By Nancy Zubiri
It was a family affair. Cousins Gracian Goyhenetche and Bob Ithurralde managed to bring together 130 members of their family during the big Basque NABO festival in Reno, Nevada in July.
As different family members arrived at Wingfield Park in downtown Reno on Saturday July 25 while the 30th annual NABO convention was in full swing, they donned red neck scarfs stamped “Goyhenetche Family Reunion.”
Cousins Bob Ithurralde and Gracian Goyhenetche have remained close over the years despite distances.
“It’s nice to see cousins,” said Joe Goyhenetche, as he talked with family members near the bandstand at Wingfield Park. “Just to see your family is really important.” He came to the weekend festival with his wife, Stacy, who is expecting a boy in November. She planned to wear a custom-made t-shirt to dinner that pointed to her belly, signaling “the newest Goyhenetche.”
The clan represented the descendents of three brothers, Joanes, Manes and Pierre Goyhenetche, from the small Basque town of Esnazu in France. The three came to the United States to make money herding sheep. Unlike many of their compatriots, Gracian Goyhenetche noted, “they actually went back.”
Manes married in the Basque Country and had 13 children, and Joanes had seven. Then, Joanes’ wife passed away and he decided to come back to the U.S. to make money to support his family.
“One by one he brought his children to the U.S.” said Goyhenetche.
Eventually children of all three brothers ended up here, many in Eureka, Nevada and San Francisco, Calif.
For years, Gracian Goyhenetche’s parents operated the Obrero, a Basque hotel in San Francisco. During the summers, they shipped Gracian off to his cousins’ farm near Eureka, the Pinto Creek Ranch.
Bob’s mother and my father were brother and sister, explained Goyhenetche. “I remember the first time they put me on a Greyhound bus in San Francisco. I was 10,” he said. The young boy had to transfer in Reno with his suitcase to catch the bus down to Eureka. His mother advised him to sit up front near the bus driver.

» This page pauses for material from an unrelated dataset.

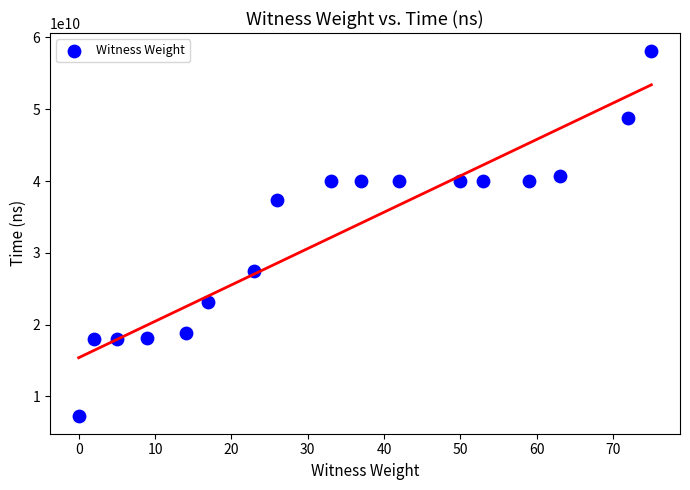

What Y value in the scatter plot is closest to 32709287750?

37406780100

His aunt put him to work, feeding the chickens and the lambs, working in the hay and doing other chores on the family farm.
“I had so much fun,” Goyhenetche recalled. Those visits, which continued for several summers, solidified Goyhenetche’s ties with that side of the family.
Stacy Goyhenetche, who attended the reunion, is expecting the newest Goyhenetche.
For the reunion, the entire group gathered at the Santa Fe, a long-time Basque restaurant in Reno, to eat Basque food and tell old stories. The Santa Fe has a special place in the history of the family. It’s where Gracian’s father always took the family to eat on their way to Eureka. And it’s where Bob Ithurralde’s parents met.
Daniel Goyhenetche, 20, who attends Cal Poly San Luis Obispo and comes home to Yuba City, Calif. in the summers , was happy to join the Basque festivities in Reno and spend time with his extended family. “I don’t get to see it much. It’s my culture,” he said.
Joe Goyhenetche was happy that family members were able to make it to Reno. Today, family members are spread across California and Nevada.
“Even though we’re from everywhere,” he said, “it’s nice we can get together.”